_Stated problem_
Copy every line of the material below without changing anything.

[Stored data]
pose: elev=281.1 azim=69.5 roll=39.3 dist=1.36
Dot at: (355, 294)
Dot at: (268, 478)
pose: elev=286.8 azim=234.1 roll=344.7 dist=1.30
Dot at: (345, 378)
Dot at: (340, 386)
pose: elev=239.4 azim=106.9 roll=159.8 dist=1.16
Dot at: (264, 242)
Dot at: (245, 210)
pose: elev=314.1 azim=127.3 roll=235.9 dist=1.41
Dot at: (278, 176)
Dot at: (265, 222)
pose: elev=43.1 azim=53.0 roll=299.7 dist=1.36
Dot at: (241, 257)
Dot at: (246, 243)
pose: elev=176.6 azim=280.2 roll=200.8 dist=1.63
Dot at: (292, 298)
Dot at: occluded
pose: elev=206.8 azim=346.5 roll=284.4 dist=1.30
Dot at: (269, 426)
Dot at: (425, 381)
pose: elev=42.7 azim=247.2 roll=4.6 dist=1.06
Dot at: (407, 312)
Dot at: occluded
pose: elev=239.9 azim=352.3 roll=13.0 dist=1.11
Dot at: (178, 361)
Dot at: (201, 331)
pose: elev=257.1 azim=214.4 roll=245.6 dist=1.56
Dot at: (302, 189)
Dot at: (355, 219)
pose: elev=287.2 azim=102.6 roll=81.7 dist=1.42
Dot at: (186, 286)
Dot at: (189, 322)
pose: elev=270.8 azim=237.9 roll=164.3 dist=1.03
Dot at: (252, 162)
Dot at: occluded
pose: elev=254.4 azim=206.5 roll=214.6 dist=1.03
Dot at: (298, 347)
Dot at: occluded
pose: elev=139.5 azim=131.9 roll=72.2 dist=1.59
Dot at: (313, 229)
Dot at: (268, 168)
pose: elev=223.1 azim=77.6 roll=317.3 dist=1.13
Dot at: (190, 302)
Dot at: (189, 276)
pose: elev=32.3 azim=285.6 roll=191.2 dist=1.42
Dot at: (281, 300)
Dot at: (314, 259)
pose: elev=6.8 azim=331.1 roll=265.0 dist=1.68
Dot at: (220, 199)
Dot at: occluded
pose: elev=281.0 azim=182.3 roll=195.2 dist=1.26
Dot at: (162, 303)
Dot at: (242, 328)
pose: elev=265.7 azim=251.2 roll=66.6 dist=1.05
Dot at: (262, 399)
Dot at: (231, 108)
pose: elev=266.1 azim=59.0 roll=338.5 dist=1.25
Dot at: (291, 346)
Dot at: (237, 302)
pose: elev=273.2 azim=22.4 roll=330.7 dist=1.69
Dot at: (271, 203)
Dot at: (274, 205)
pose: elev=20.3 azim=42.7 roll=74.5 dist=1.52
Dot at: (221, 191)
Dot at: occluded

_Solution to this task_
pose: elev=281.1 azim=69.5 roll=39.3 dist=1.36
Dot at: (355, 294)
Dot at: (268, 478)
pose: elev=286.8 azim=234.1 roll=344.7 dist=1.30
Dot at: (345, 378)
Dot at: (340, 386)
pose: elev=239.4 azim=106.9 roll=159.8 dist=1.16
Dot at: (264, 242)
Dot at: (245, 210)
pose: elev=314.1 azim=127.3 roll=235.9 dist=1.41
Dot at: (278, 176)
Dot at: (265, 222)
pose: elev=43.1 azim=53.0 roll=299.7 dist=1.36
Dot at: (241, 257)
Dot at: (246, 243)
pose: elev=176.6 azim=280.2 roll=200.8 dist=1.63
Dot at: (292, 298)
Dot at: occluded
pose: elev=206.8 azim=346.5 roll=284.4 dist=1.30
Dot at: (269, 426)
Dot at: (425, 381)
pose: elev=42.7 azim=247.2 roll=4.6 dist=1.06
Dot at: (407, 312)
Dot at: occluded
pose: elev=239.9 azim=352.3 roll=13.0 dist=1.11
Dot at: (178, 361)
Dot at: (201, 331)
pose: elev=257.1 azim=214.4 roll=245.6 dist=1.56
Dot at: (302, 189)
Dot at: (355, 219)
pose: elev=287.2 azim=102.6 roll=81.7 dist=1.42
Dot at: (186, 286)
Dot at: (189, 322)
pose: elev=270.8 azim=237.9 roll=164.3 dist=1.03
Dot at: (252, 162)
Dot at: occluded
pose: elev=254.4 azim=206.5 roll=214.6 dist=1.03
Dot at: (298, 347)
Dot at: occluded
pose: elev=139.5 azim=131.9 roll=72.2 dist=1.59
Dot at: (313, 229)
Dot at: (268, 168)
pose: elev=223.1 azim=77.6 roll=317.3 dist=1.13
Dot at: (190, 302)
Dot at: (189, 276)
pose: elev=32.3 azim=285.6 roll=191.2 dist=1.42
Dot at: (281, 300)
Dot at: (314, 259)
pose: elev=6.8 azim=331.1 roll=265.0 dist=1.68
Dot at: (220, 199)
Dot at: occluded
pose: elev=281.0 azim=182.3 roll=195.2 dist=1.26
Dot at: (162, 303)
Dot at: (242, 328)
pose: elev=265.7 azim=251.2 roll=66.6 dist=1.05
Dot at: (262, 399)
Dot at: (231, 108)
pose: elev=266.1 azim=59.0 roll=338.5 dist=1.25
Dot at: (291, 346)
Dot at: (237, 302)
pose: elev=273.2 azim=22.4 roll=330.7 dist=1.69
Dot at: (271, 203)
Dot at: (274, 205)
pose: elev=20.3 azim=42.7 roll=74.5 dist=1.52
Dot at: (221, 191)
Dot at: occluded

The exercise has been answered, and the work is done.